## Source material
···
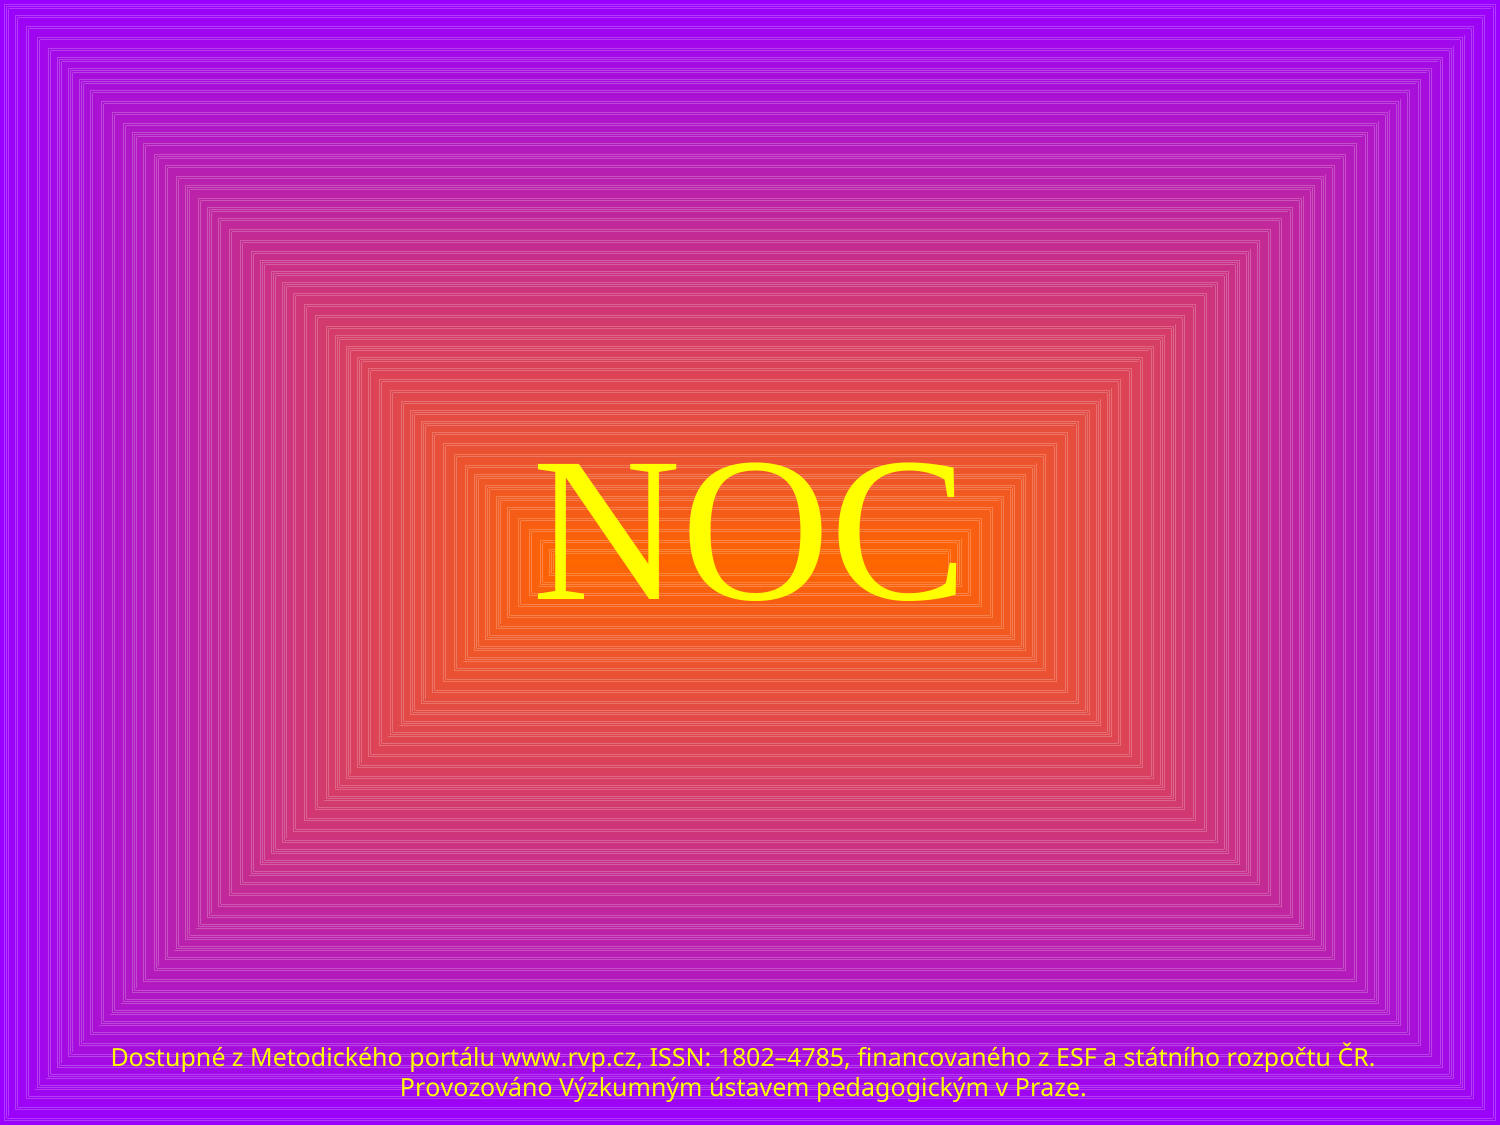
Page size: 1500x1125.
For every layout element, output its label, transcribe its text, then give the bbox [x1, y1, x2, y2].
···
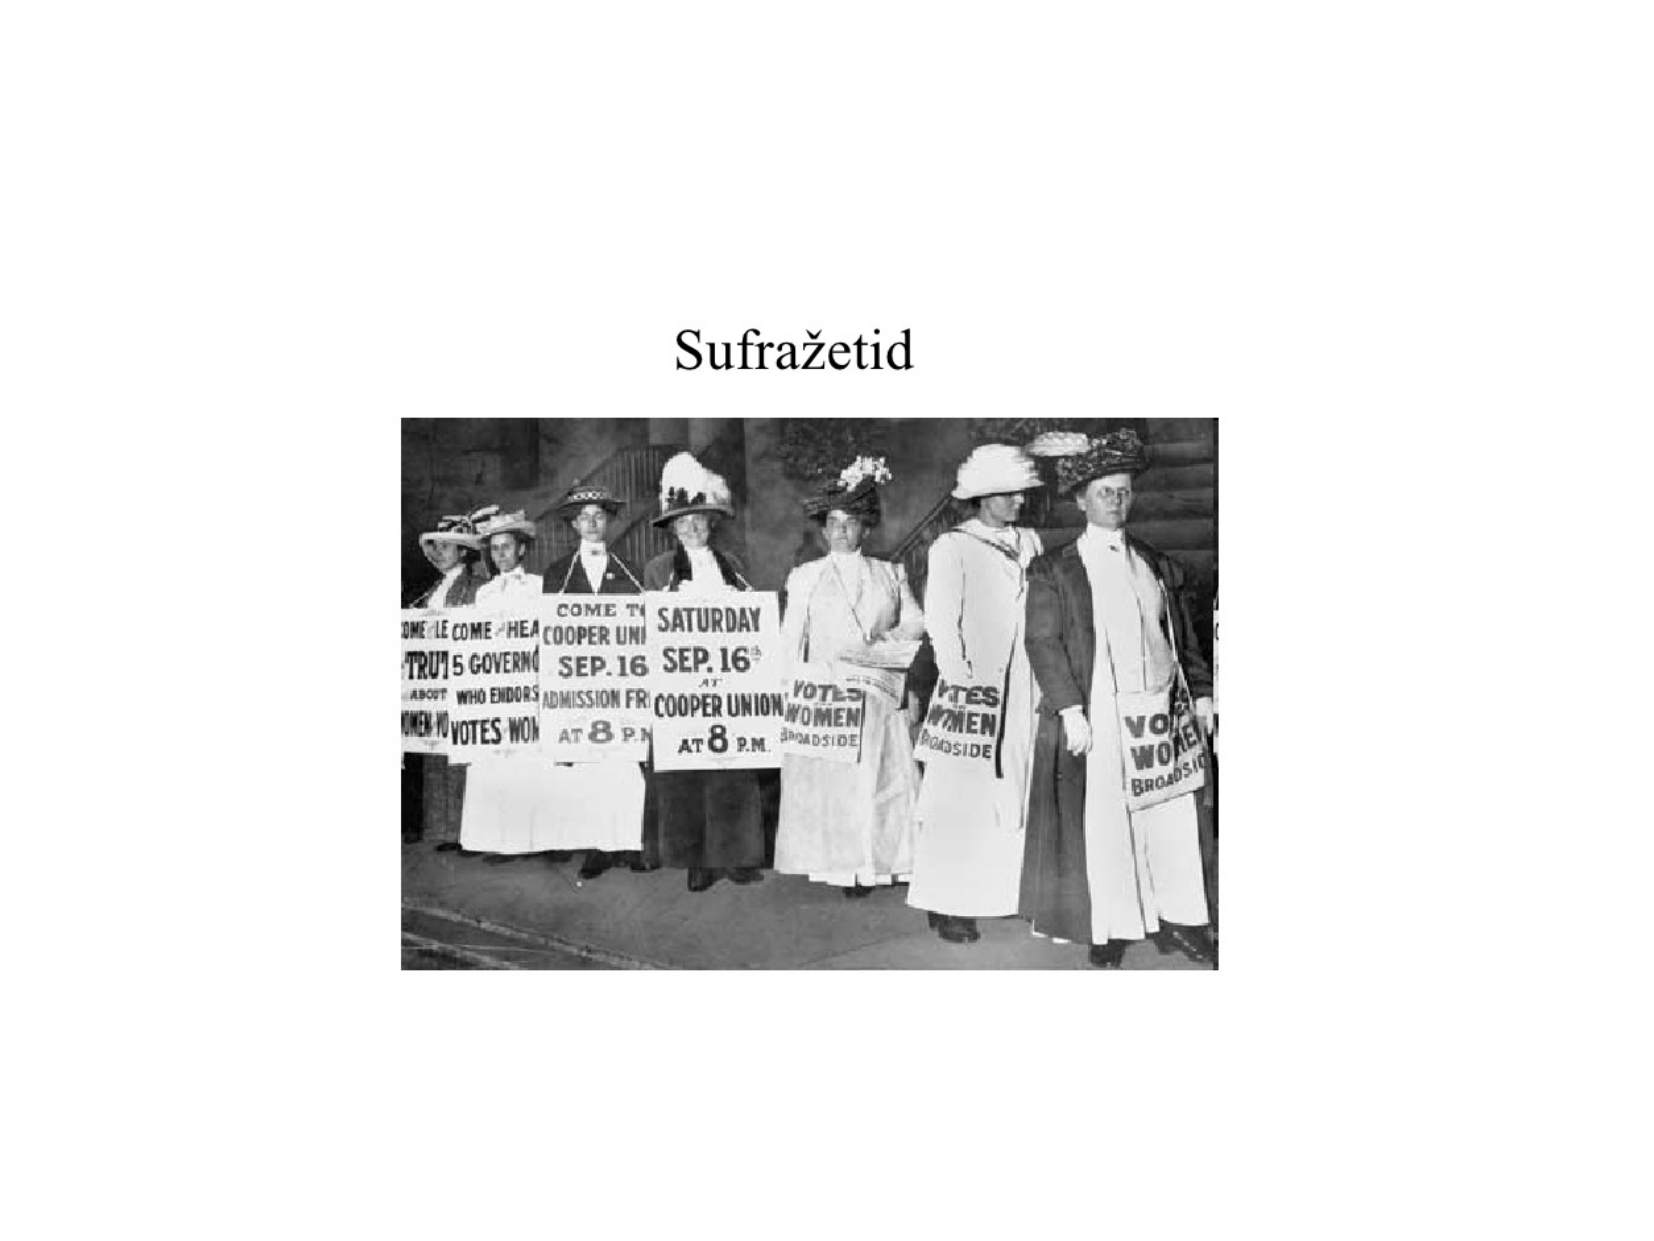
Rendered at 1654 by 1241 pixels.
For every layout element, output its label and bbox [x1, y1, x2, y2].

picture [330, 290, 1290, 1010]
···
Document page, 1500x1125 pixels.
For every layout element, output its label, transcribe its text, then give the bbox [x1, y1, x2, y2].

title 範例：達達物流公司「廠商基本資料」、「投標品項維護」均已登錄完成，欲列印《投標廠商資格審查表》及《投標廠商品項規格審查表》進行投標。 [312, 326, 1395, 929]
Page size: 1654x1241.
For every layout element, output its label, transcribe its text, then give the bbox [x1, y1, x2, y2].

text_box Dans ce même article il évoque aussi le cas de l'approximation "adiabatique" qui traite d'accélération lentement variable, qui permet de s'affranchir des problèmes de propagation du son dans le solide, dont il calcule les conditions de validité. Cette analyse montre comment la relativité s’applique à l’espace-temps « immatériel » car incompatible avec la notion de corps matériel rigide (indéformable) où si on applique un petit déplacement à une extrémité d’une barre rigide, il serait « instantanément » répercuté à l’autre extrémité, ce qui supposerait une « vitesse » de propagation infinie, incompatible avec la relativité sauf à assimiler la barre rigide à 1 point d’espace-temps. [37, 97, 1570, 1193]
···
## Given exercise
Copy the lines from the one with "Document page, 1500x1125 pixels." to the one with "text_box Dans ce", keeping both of those lines.

## The response
Document page, 1500x1125 pixels.
For every layout element, output its label, transcribe its text, then give the bbox [x1, y1, x2, y2].

title 範例：達達物流公司「廠商基本資料」、「投標品項維護」均已登錄完成，欲列印《投標廠商資格審查表》及《投標廠商品項規格審查表》進行投標。 [312, 326, 1395, 929]
Page size: 1654x1241.
For every layout element, output its label, transcribe its text, then give the bbox [x1, y1, x2, y2].

text_box Dans ce même article il évoque aussi le cas de l'approximation "adiabatique" qui traite d'accélération lentement variable, qui permet de s'affranchir des problèmes de propagation du son dans le solide, dont il calcule les conditions de validité. Cette analyse montre comment la relativité s’applique à l’espace-temps « immatériel » car incompatible avec la notion de corps matériel rigide (indéformable) où si on applique un petit déplacement à une extrémité d’une barre rigide, il serait « instantanément » répercuté à l’autre extrémité, ce qui supposerait une « vitesse » de propagation infinie, incompatible avec la relativité sauf à assimiler la barre rigide à 1 point d’espace-temps. [37, 97, 1570, 1193]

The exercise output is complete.